Consider the plight of Rachel Ehernfeld, author of “Funding Evil” — a 2003 book about Saudi businessman and alleged terrorist financier Khalid bin Mahfouz. The book was distributed only in the U.S., but a few copies made their way to England, and that was enough for an English court to take jurisdiction. The Israeli-born writer had to choose between relocating from her New York home to London to defend herself, or defaulting. She chose the latter course, but risked the $160,000 judgment against her being enforced in a U.S. court. The New York Legislature responded by passing a law to prevent that from happening, and Illinois followed suit.

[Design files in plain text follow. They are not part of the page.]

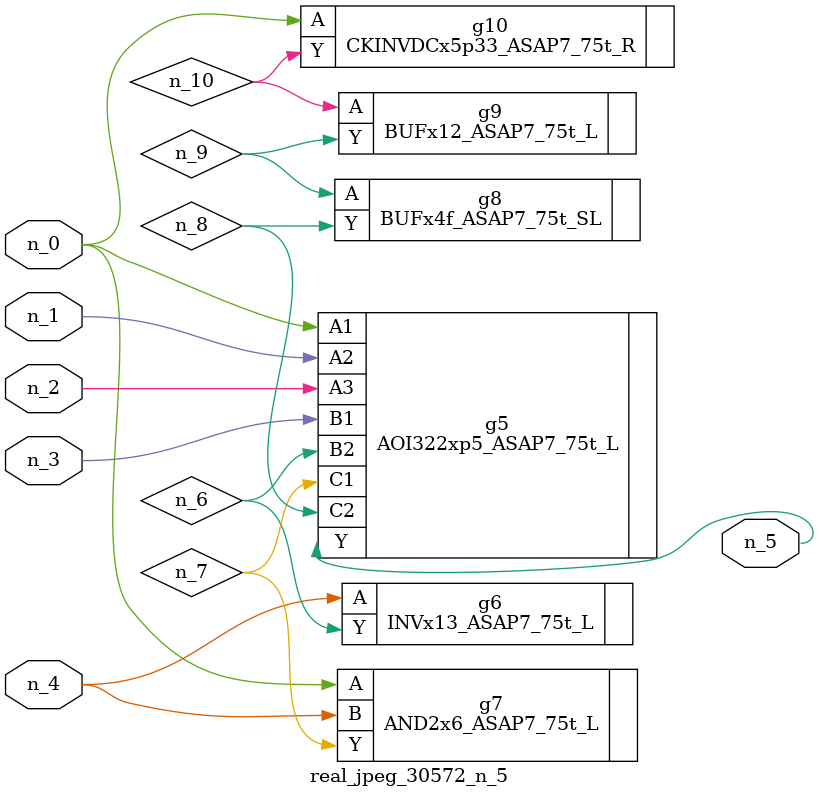
<source format=v>
module real_jpeg_30572_n_5 (n_4, n_0, n_1, n_2, n_3, n_5);

input n_4;
input n_0;
input n_1;
input n_2;
input n_3;

output n_5;

wire n_8;
wire n_6;
wire n_7;
wire n_10;
wire n_9;

AOI322xp5_ASAP7_75t_L g5 ( 
.A1(n_0),
.A2(n_1),
.A3(n_2),
.B1(n_3),
.B2(n_6),
.C1(n_7),
.C2(n_8),
.Y(n_5)
);

AND2x6_ASAP7_75t_L g7 ( 
.A(n_0),
.B(n_4),
.Y(n_7)
);

CKINVDCx5p33_ASAP7_75t_R g10 ( 
.A(n_0),
.Y(n_10)
);

INVx13_ASAP7_75t_L g6 ( 
.A(n_4),
.Y(n_6)
);

BUFx4f_ASAP7_75t_SL g8 ( 
.A(n_9),
.Y(n_8)
);

BUFx12_ASAP7_75t_L g9 ( 
.A(n_10),
.Y(n_9)
);


endmodule
</source>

Authors in other states may back off from hard-hitting reporting for fear of being hounded by their subjects in a foreign court, especially when the purchase of a few American books by English readers over the Internet could open them to liability. That won’t happen in California, if lawmakers pass a bill introduced by state Sen. Ellen Corbett (D-San Leandro). SB 320 would assure writers that defamation judgments from other countries can’t be enforced here if the foreign court doesn’t provide the writers with at least as much freedom as guaranteed by the state and U.S. constitutions. It’s a worthy bill and deserves to pass.
Congress too should move forward on a more sweeping bill by Sens. Arlen Specter (R-Pa.) and Joe Lieberman (I-Conn.). S. 449 would protect writers nationwide and take an important additional step: It would permit counter-suits against plaintiffs who attempt to use foreign courts to suppress American expression. That may be the best protection for writers here — until other nations update their laws to give greater respect to free speech.